Crying, pasta, the dog, and J.D. Salinger
An essay (a letter?) I wrote on my thirty-third birthday while listening to opera on Spotify.
There’s this great J.D. Salinger quote. It goes: “Sentimentality is loving something more than God does.” Woof. I had a phenomenal professor who used to say this anytime any of the writers in the class veered into the sentimental. And this was a class full of poets!!! (I know this sounds like a “poet joke,” and it kind of is, but also I swear it’s one hundred percent true.)
I didn’t get the Salinger quote at first. I mean, cognitively, yes. Emotionally, no. I weep when I listen to opera. I've been known to be moved to tears over a good, chewy pasta. When I look at my dog and remember that both of us, despite all my best efforts, will not live forever, I cannot get off the couch.

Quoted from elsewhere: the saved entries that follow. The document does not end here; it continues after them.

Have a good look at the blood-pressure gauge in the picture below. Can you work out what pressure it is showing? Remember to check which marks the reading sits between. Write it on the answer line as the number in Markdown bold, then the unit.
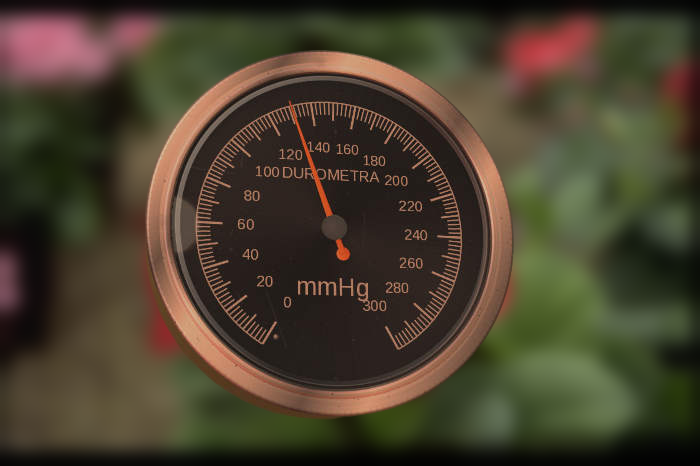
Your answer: **130** mmHg
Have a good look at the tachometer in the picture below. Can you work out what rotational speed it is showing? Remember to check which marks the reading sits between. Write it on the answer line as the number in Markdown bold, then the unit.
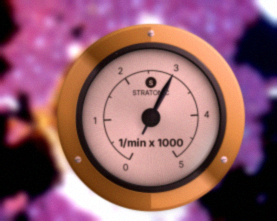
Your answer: **3000** rpm
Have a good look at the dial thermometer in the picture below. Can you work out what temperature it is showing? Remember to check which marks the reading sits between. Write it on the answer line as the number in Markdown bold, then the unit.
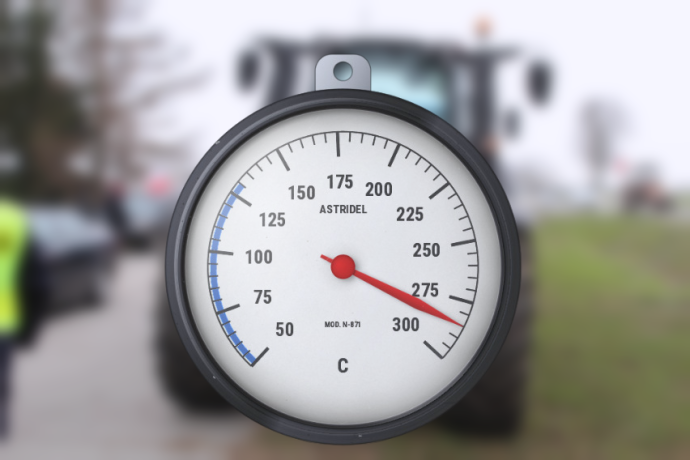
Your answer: **285** °C
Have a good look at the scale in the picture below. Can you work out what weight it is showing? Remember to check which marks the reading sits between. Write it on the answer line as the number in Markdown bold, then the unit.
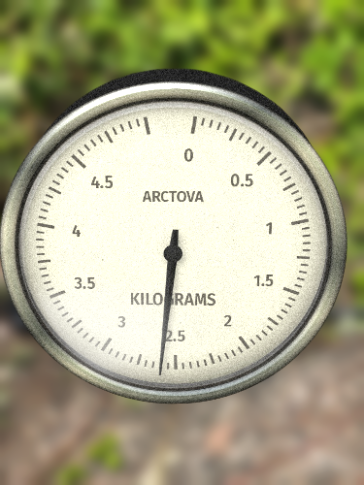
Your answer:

The quote feels very Salinger. Like, if the quote were wearing clothes it’s wearing a leather biker jacket that looks like a hand-me-down but is actually brand new. I’m trying to say that the quote is definitively cool. It’s pithy and punk in a way that was once edgy and is now charmingly dated. Yet, there’s truth it. I know it. I sense it anytime I write something that is going for the emotional jugular.
According to the Merriam-Webster dictionary, sentimentality is defined as “the quality or state of being sentimental especially to excess or in affectation.” Remember the part about “to excess or in affectation.” We’ll get back to that.
Sentimental, on the other hand, is defined as “marked or governed by feeling, sensibility, or emotional idealism.” Oh, my heart! Crying over a bowl of tagliatelle or, say, the dog’s mortality, isn’t sentimentality… it’s sentimental. Or, at least, that’s how I see it. The line between sentimentality and the sentimental is, like most things, subjective. It depends on where you’re standing! Whether or not you ate breakfast this morning! Attachment theory!
Why is this coming up? I’m thirty-three today. Last night, my husband and I walked home in the rain under the same umbrella. I made coffee this morning in my favorite Keats mug (a sentimentalist if e’er there were one.) The window is open. I started writing poetry again. The dog is asleep at my feet.
Where am I going with this? I’ve been thinking a lot about integrity. Over the last year, I’ve made a concerted effort to be more frank in my life, work, relationships, and art. It feels so good, like splashing water on your face or finally getting to laugh after you’ve been holding it in. It’s also hard as hell.
So, in the spirit of frankness, I’ll say it. I like crying. Not sad crying (though there’s catharsis in that.) I like crying when I listen to Andrea Bocelli sing Con Te Partirò or Renée Fleming sing O Mio Babbino Caro. And I like that this is unoriginal. I like that I come from a long line of proud Sicilians who can’t make it through a family toast without breaking down. I like that any story ever about an underdog and a dream/impossible task makes me ugly cry (Seabiscuit, Rudy, The Natural, Lord of the Rings etc.)
Also, I find it funny that a quote that is trying *too hard* to be cool is also underhandedly critiquing excess and affectation. Also, in that same breath, I use this quote to check myself and my art. Am I veering into the sentimental or sentimentality? Am I going for the emotional jugular or is this incidentally just emotional?
Today, I’m veering into sentimentality. Fuck it. I’m thirty-three. I love my life and my people inarticulately. I’m going to blow out candles on cake and feel stupidly grateful for all of it. Sadie John Erin Matthew Mom Dad best friends oxygen books opera Keats pasta really good negronis taking myself out to breakfast fresh clean sheets good weather art museums parks skinny dipping waffles butter comfortable pants jazz.